Business Law Articles
By: HHG Legal Group
West Perth, Australia
- Each family law property matter broadly involves a four step process:
- The first step is to identify the assets and liabilities of the relationship, and to determine their value.
- The second step is to identify the “contributions” of the parties. Those contributions may be:
- Financial (initially, during and after the relationship);
- Non-financial contributions; and
- Contributions to the welfare of the family, including contributions as homemaker or parent.
The Court then assesses a range of additional factors (called “future needs” factors) under section 75(2) of the Family Law Act 1975 (“the Act”). These factors take into account such matters as the age and state of health of each of the parties, physical and mental capacity of each of the parties for appropriate gainful employment, whether each party has superannuation and a range of other factors detailed under section 75(2) of the Act. In other words, this section refers to the needs of each party, both now and in the future.
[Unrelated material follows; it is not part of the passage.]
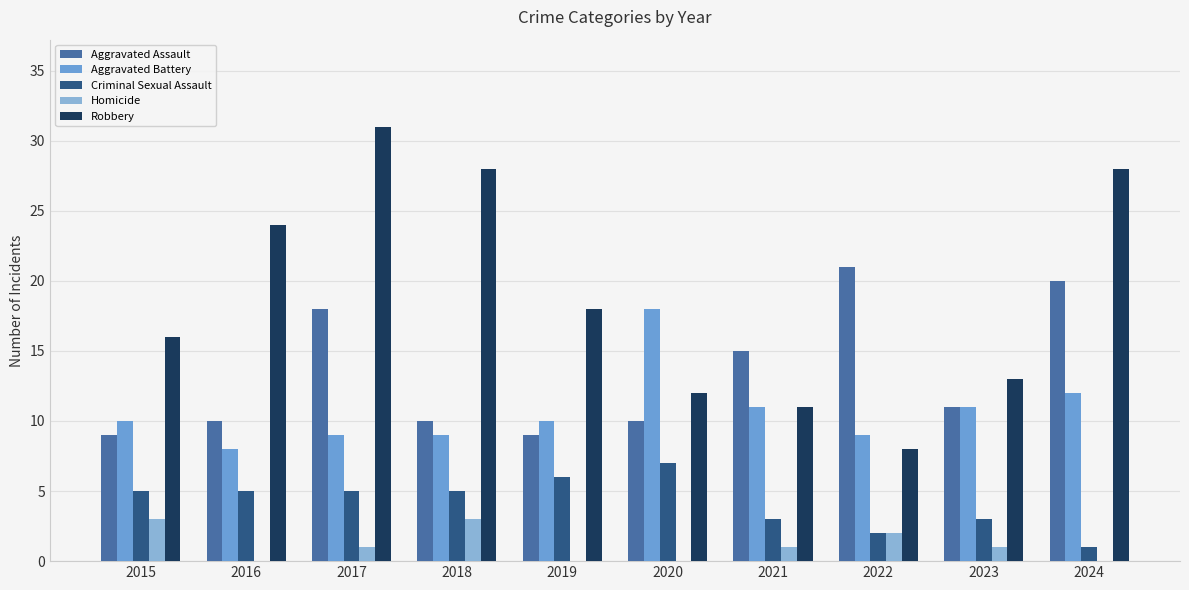

What is the sum of the Criminal Sexual Assault values at 2016 and 2018?

10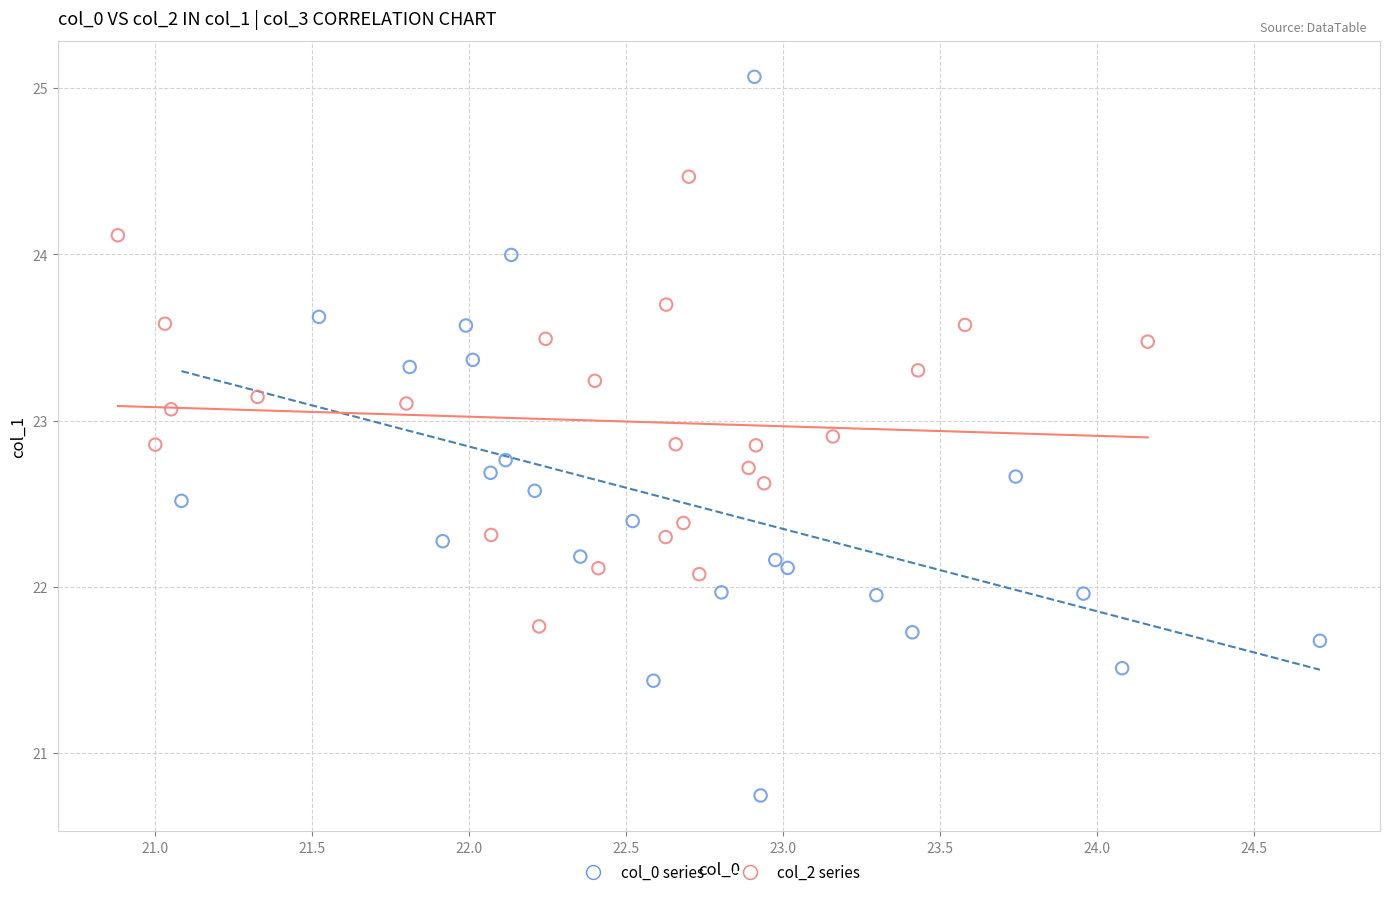

Which series reaches the minimum Y coordinate?

col_0 series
The final step for the Court is to stand back and consider whether the proposed orders are “just and equitable” – that is whether they are fair to both parties in all the circumstances.
Inheritances are not necessarily included in the asset pool available for division (step 1) – a determining factor is timing.
Inheritances Received by a Party During the Marriage
In general, inheritances received by a party while still married are treated as a financial contribution to the joint assets made by the party who received the inheritance (provided of course that the inheritance was actually applied to the benefit of the parties)
Again, a material factor is timing. Inheritances received at the beginning of the marriage may be categorised as initial financial contributions of the beneficiary spouse. However, the impact of that initial contribution may be diminished by subsequent contributions over a long period – for example a party working for thirty years after the inheritance was received and paying off the mortgage in so doing. Such initial contributions may therefore have little or no effect on the percentage division of the property pool in a long marriage. The same principle applies to inheritances received early in a long marriage – say, in the first five years of a forty year marriage. Depending upon the actual amount of that inheritance, it is likely that the subsequent 35 years of contributions will erode the significance of the inheritance received in the early years of the marriage.
Inheritance monies that have been received and spent are not available for division because they no longer exist. However, the fact (and benefit) of that inheritance may still be taken into account as a financial contribution made by the receiver of the inheritance. This may have the effect of increasing the beneficiary’s percentage entitlement to existing property available for division. That is, the beneficiary contributed more and therefore will leave the marriage with more – again, depending upon whether the inheriting party used the monies to benefit the parties. If, for example, the inheriting party spent the monies on a round-the-world trip for themselves alone, that would not be a financial contribution made by them for the benefit of the parties.
Inheritances Received by a Party Late in the Marriage
Inheritances received late in the marriage or after separation will usually not be included in the assets of the parties. The general approach of the court has been to have two asset pools – one being the matrimonial assets and liabilities, and the other being the inheritance monies (or property purchased with the inheritance monies) pool. This two pool approach does not, however, mean that the inheritance falls into some kind of ‘protected category”.
A late inheritance may be quarantined in the hands of the beneficiary – if division of matrimonial property pool resulted in a fair settlement (step 4). If the matrimonial property pool was too small to result in a fair and equitable settlement, then part or some of the inheritance pool may need to be included in the matrimonial property pool.
Inheritances that come to light after separation, not yet received
An inheritance after separation, but not yet received by the parties, is not property but a financial resource. The practical effect of this is that the inheritance is not available for division. However, the benefit of the inheritance is taken into account as a “future needs” factor (step 3). The beneficiary spouse has a resource that they may draw upon to meet their future needs, whereas the non-beneficiary spouse does not. The non-beneficiary spouse’s percentage of the divisible property pool (depending on the facts) may increase.